BACKGROUND
Osteoarthritis (OA) is a leading cause of pain and disability worldwide. Knee OA accounts for nearly four fifths of the burden of OA internationally, and 10% of United Kingdom adults have the condition. Recommended treatments for osteoarthritis include information, education, exercise, physiotherapy, weight-loss, medication, and surgery. There are concerns that knee replacement surgery is overused, while non-surgical treatments are underutilized. Shared Decision-Making (SDM) has been proposed to support patients to make more informed choices about their care, whilst reducing inequities in access to treatment. We evaluated the experience of a team adapting a SDM tool for knee OA from one health service to another, and the implementation potential of the tool in the Bristol North Somerset and South Gloucestershire (BNSSG) area. The tool aims to prepare patients’ and clinicians for SDM, by providing evidence-based information about treatment options.
OBJECTIVE
To explore the experiences of a team adapting a SDM tool from one health context to another, and the implementation potential of the tool in the BNSSG area.
METHODS
An agile methodology was used to respond to recruitment challenges and to ensure study aims could be addressed within time restrictions.

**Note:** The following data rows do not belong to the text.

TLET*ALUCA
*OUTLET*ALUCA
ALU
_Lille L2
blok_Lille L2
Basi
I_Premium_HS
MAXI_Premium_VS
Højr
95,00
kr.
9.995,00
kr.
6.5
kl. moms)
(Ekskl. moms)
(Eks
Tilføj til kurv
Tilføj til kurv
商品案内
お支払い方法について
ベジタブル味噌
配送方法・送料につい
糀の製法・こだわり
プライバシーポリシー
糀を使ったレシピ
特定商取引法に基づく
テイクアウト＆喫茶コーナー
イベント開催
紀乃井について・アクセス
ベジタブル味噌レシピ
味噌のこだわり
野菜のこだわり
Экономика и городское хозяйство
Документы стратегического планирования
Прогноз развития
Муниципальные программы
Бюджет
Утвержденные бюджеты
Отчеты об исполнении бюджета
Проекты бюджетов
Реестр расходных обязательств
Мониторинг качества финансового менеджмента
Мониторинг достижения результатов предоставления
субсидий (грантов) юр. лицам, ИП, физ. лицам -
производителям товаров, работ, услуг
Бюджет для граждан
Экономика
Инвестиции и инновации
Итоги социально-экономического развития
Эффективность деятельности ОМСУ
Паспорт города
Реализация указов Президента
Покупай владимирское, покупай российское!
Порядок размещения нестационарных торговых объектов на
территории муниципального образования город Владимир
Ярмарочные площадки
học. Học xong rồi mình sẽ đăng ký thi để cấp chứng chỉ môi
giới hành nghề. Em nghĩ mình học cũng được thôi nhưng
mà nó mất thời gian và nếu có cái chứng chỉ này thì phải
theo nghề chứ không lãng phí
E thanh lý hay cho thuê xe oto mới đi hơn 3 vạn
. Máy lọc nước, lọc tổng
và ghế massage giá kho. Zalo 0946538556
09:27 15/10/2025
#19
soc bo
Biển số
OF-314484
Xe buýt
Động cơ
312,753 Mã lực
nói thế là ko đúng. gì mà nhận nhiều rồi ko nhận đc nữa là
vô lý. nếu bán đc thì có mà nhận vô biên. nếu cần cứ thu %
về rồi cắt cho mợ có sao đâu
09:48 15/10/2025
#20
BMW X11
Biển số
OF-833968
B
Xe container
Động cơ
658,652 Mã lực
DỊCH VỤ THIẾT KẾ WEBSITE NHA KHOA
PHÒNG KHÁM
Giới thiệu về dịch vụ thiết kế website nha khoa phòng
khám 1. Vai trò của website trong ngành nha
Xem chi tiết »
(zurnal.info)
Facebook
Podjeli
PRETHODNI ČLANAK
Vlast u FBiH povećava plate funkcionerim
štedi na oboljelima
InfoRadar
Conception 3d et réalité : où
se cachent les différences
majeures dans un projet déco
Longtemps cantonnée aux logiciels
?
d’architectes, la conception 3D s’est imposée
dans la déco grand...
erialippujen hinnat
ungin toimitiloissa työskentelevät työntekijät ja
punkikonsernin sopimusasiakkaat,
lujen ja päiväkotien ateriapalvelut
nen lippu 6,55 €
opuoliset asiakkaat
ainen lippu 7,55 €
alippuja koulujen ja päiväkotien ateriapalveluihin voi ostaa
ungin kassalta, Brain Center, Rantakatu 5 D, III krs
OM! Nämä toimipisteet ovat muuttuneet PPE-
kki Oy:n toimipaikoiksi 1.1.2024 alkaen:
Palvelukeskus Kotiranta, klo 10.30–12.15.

An online survey was disseminated to clinicians to gain feedback on experiences of using the SDM tool. Qualitative interviews were conducted by phone or videocall with a purposive sample of stakeholders involved in adapting and implementing the tool in the BNSSG area. Survey findings were summarised as frequencies and percentages. Content analysis was conducted on qualitative data using framework analysis, and data mapped directly to the 14 domains of the Theoretical Domains Framework.
RESULTS
This study highlights barriers and facilitators to adapting tools from one health context to another and implementing them in the new health context. We recommend tools selected for adaptation should have a has a strong evidence base, and evidence of effectiveness and acceptability to the target users in the original context. Legal advice should be sought and agreements draw up among collaborators at the beginning of the project. Existing guidance for the development and adaptation of interventions should be utilised. Co-design methods should be applied to improve the accessibility and acceptability of the adapted tool.
CONCLUSIONS
This study highlights barriers and facilitators to adapting a tools from one health context to another, and implementing them in the new health context. Consequently, we have several recommendations for teams undertaking similar work. Candidate tools selected for adaptation should have a has a strong evidence base, and evidence of effectiveness and acceptability to the target users in the original context. Legal advice should be sought at the beginning of the project, and agreements draw up among collaborators, to ensure all parties are clear on expectations. Existing guidance for the development and adaptation of interventions should be utilised. Co-design methods can be used to improve the accessibility and acceptability of the adapted tool.